Still, he appreciated applause from whatever quarter. It became a favorite story of his that after the concert when he was walking on the Kahlenberg above Vienna, two young girls gave him some cherries, and when he offered to pay, one of them said, “I’ll take nothing from you. We saw you in the Redoutensaal when we heard your beautiful music.”39
In the spring of 1814, going furiously at the revision of Fidelio for its revival, Beethoven had little time to take note that on March 30 the French Senate, under duress by the allies, voted to dethrone Napoleon and place the Bourbon dynasty back on the throne. The porcine and obtuse Louis XVIII prepared to reclaim his dynasty’s glory. Symbolically, the return of the French monarchy was the final negation of the Revolution that had tried to wipe aristocracy from the earth.
The previous autumn’s Battle of Leipzig had been the defeat that appeared to finish o
ff Napoleon. Paris was next. On March 31, Tsar Alexander I, dubbed “the Great Liberator” after the Russian campaign, rode with his teeming retinue through the streets of the French capital. First came the tsar’s personal regiment, called the Red Cossacks, then royal Prussian hussars and the Russian Imperial Guard.40 Finally Alexander appeared in the uniform of an officer of the guards, heavy gold epaulets across his shoulders, sporting an enormous hat with a cascade of feathers, his feet thrust in stirrups of wrought gold. He waved benevolently to the dazed Parisians as he headed to the house of the turncoat Talleyrand, who in a secret note had exhorted the hesitant allies to march on Paris immediately: “You are groping about like children . . . You are in the position to achieve anything that you wish to achieve.”41
On April 12, Napoleon signed the Treaty of Fontainebleau, which mandated his unconditional abdication and banishment to the island of Elba, twelve miles from the Tuscan coast.

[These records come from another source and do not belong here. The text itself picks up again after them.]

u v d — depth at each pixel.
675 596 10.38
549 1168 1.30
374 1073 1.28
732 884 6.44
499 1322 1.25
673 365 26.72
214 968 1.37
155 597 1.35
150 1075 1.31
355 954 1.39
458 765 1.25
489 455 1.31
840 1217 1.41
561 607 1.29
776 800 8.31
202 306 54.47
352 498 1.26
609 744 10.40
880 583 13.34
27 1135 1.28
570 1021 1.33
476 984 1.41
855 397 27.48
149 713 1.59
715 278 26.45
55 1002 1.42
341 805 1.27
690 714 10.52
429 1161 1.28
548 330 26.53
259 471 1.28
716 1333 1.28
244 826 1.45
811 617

There it was granted that he would reign as the sovereign of his own little principality, with extensive property, a division of sixteen hundred troops complete with artillery, and a toy navy of five ships. (He was disgusted when his promised stipend of 2 million francs a year from the restored French throne never appeared.) A few days after signing the treaty, he made a halfhearted attempt at suicide. His Austrian wife Marie Louise was spirited back to Vienna and never saw Napoleon again, despite his constant entreaties in letters. Marie Louise and their son were now held as family prisoners of the Habsburgs at the Schönbrunn Palace in Vienna. The ex-empress felt conflicting loyalties, but she had always done as she was told. Their son Napoléon François Joseph Charles Bonaparte, in his cradle named the king of Rome, would for the rest of his short life be officially a nonexistent person.